Many of today's most powerful generative AI systems employ the established technique called
Reinforcement Learning from Human Feedback (RLHF), learning from
human preferences. Unlike text, pictures, videos, voice, smell, and other data types that can be easily interpreted by most non-expert humans, interpreting AI-generated biological, chemical, and clinical data requires years of training and talent. For example, medicinal chemists who can accurately predict the multiple properties of small molecules just by looking at them are rare. In addition, even expert humans are often wrong and subject to human biases. And unlike in other fields where it is possible to reduce the biases in feedback by diversifying and balancing the user base, experts in drug discovery can not be hired cheaply. There are only a few experienced drug hunters that can traverse biology, chemistry, and medicine and even fewer humans who can cover multiple therapeutic areas. These expert humans are expensive, busy, and rarely work for companies developing solutions for AI-driven drug discovery. This poses a significant challenge for the training and validation of generative AI systems and is one of the key reasons for slowing the adoption and the impact of these systems on the pharmaceutical industry. Finally, many properties of the generated biological and chemical, or clinical data cannot be predicted even by expert humans with decades of experience and require experimental validation in biological systems.
Since 2015, Insilico Medicine is actively developing generative AI platforms for biology, chemistry, and medicine utilizing a broad range of generative approaches ranging from generative adversarial networks (GANs), variational autoencoders (VAE), genetic algorithms, transformers, and many other approaches with algorithmic, experimental, and human-directed reinforcement learning. Over time, we learned that it may take several months to invent, implement, train, and integrate one generative model, but it may take several years to validate it using expert feedback and experimentally. To achieve molecular-level accuracy, we rely on lengthy and computationally-expensive algorithmic reinforcement learning where pre-trained generative systems generate data with the desired properties and multiple predictive systems evaluate the output and reward or punish the generative systems depending on the probability that the desired property is present or the desired objective is achieved. We also work with a large number of contract research organizations (CROs) and our own human-operated and fully-robotic laboratories to validate the generated data.

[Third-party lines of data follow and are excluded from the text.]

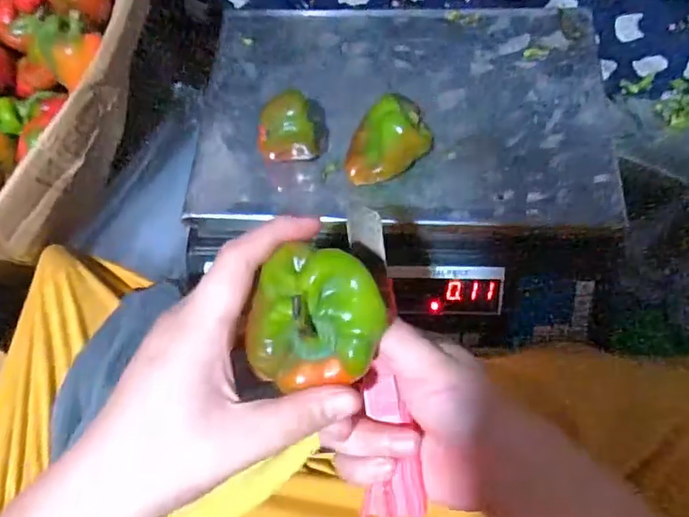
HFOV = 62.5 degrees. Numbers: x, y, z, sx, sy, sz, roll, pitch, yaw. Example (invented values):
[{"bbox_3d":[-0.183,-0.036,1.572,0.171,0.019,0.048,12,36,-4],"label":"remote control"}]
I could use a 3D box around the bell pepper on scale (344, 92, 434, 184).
[{"bbox_3d":[0.031,-0.086,0.432,0.066,0.048,0.046,-32,69,-12],"label":"bell pepper on scale"}]

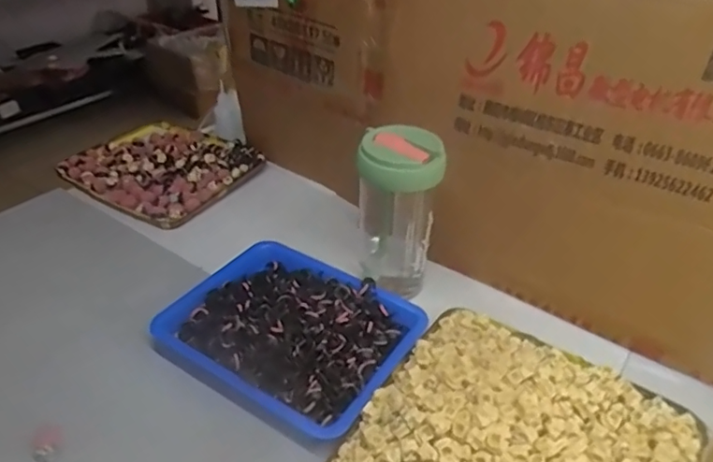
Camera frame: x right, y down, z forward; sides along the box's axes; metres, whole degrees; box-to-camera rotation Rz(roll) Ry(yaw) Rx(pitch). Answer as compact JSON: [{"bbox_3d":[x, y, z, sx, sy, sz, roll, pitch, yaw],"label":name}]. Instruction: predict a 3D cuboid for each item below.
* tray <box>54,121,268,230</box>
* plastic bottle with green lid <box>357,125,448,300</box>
[{"bbox_3d":[-0.281,-0.095,0.808,0.228,0.031,0.203,21,44,25],"label":"tray"},{"bbox_3d":[0.043,-0.010,0.575,0.081,0.178,0.068,1,39,1],"label":"plastic bottle with green lid"}]

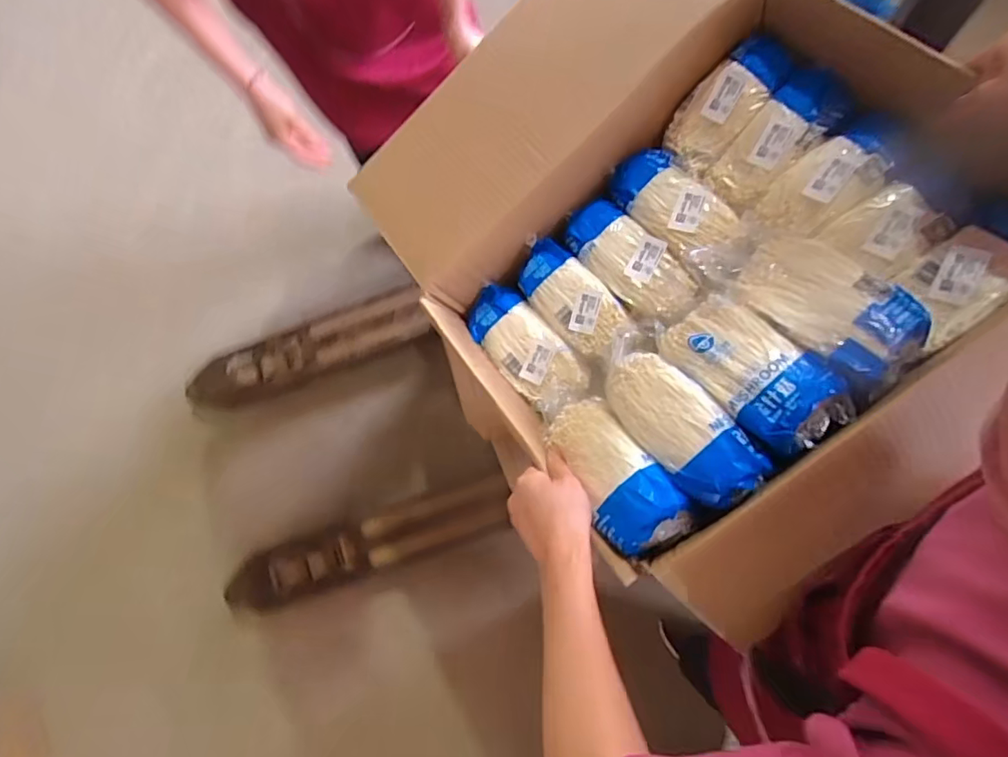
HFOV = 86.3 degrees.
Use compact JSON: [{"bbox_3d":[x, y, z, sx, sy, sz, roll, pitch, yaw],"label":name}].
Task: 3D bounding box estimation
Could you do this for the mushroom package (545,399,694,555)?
[{"bbox_3d":[0.100,0.086,0.503,0.073,0.049,0.154,-29,57,-9],"label":"mushroom package"}]

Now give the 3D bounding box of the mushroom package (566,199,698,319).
[{"bbox_3d":[0.146,-0.137,0.625,0.076,0.041,0.169,-44,67,17],"label":"mushroom package"}]

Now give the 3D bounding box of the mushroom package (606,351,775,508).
[{"bbox_3d":[0.161,0.042,0.493,0.075,0.043,0.157,-44,70,12],"label":"mushroom package"}]

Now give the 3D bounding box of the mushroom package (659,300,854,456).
[{"bbox_3d":[0.219,-0.013,0.499,0.095,0.060,0.187,-48,57,-1],"label":"mushroom package"}]

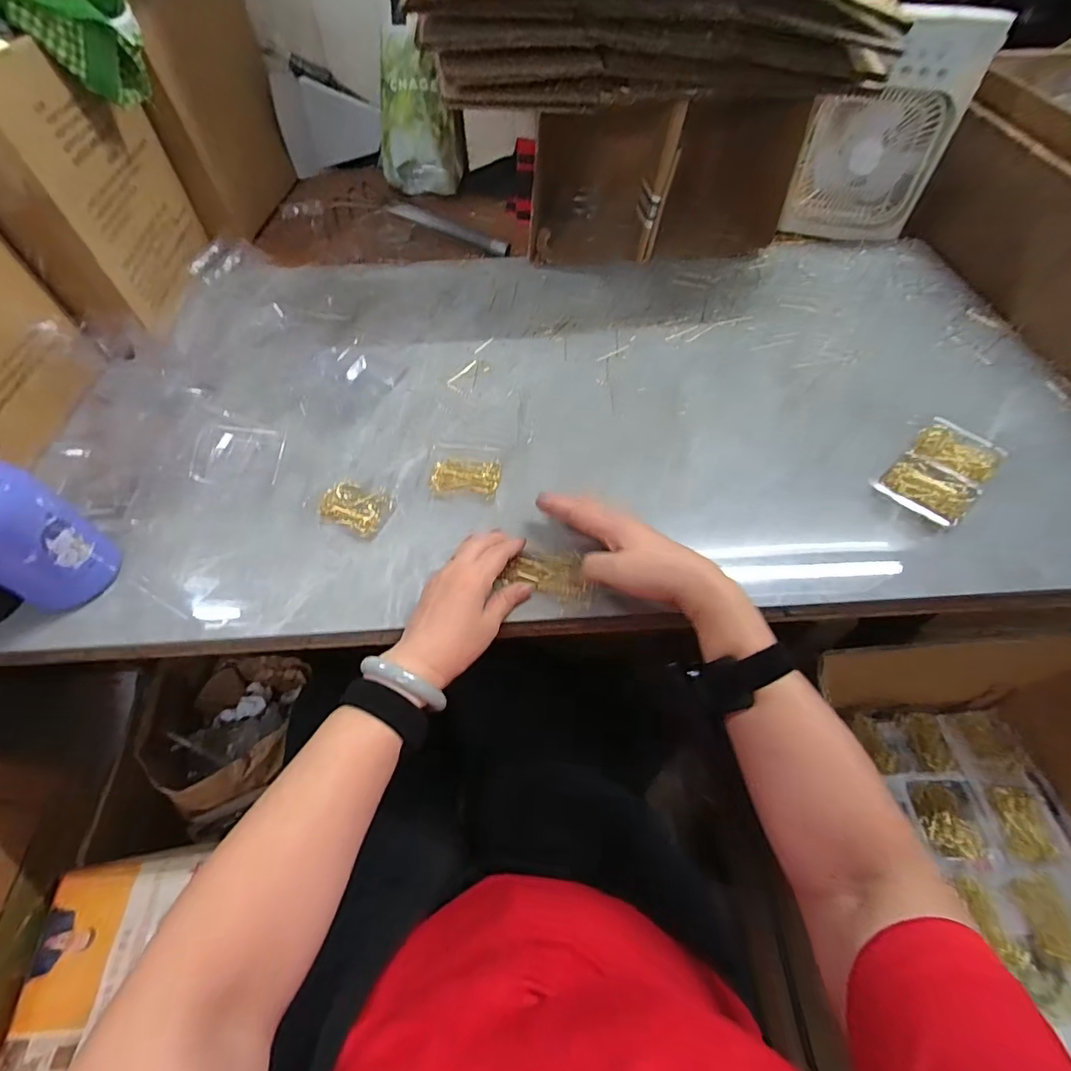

In 2020, we started releasing production-grade industrial software for target discovery, generative chemistry, and clinical trial outcome prediction and developed methods for seamless integration of user feedback. Today, multiple pharmaceutical companies that took serious steps to integrate the validated and benchmarked generative systems, have deployed either PandaOmics, Generative Biologics, or Generative Chemistry apps or all of them combined, and helped validate and improve the Pharma.AI platform.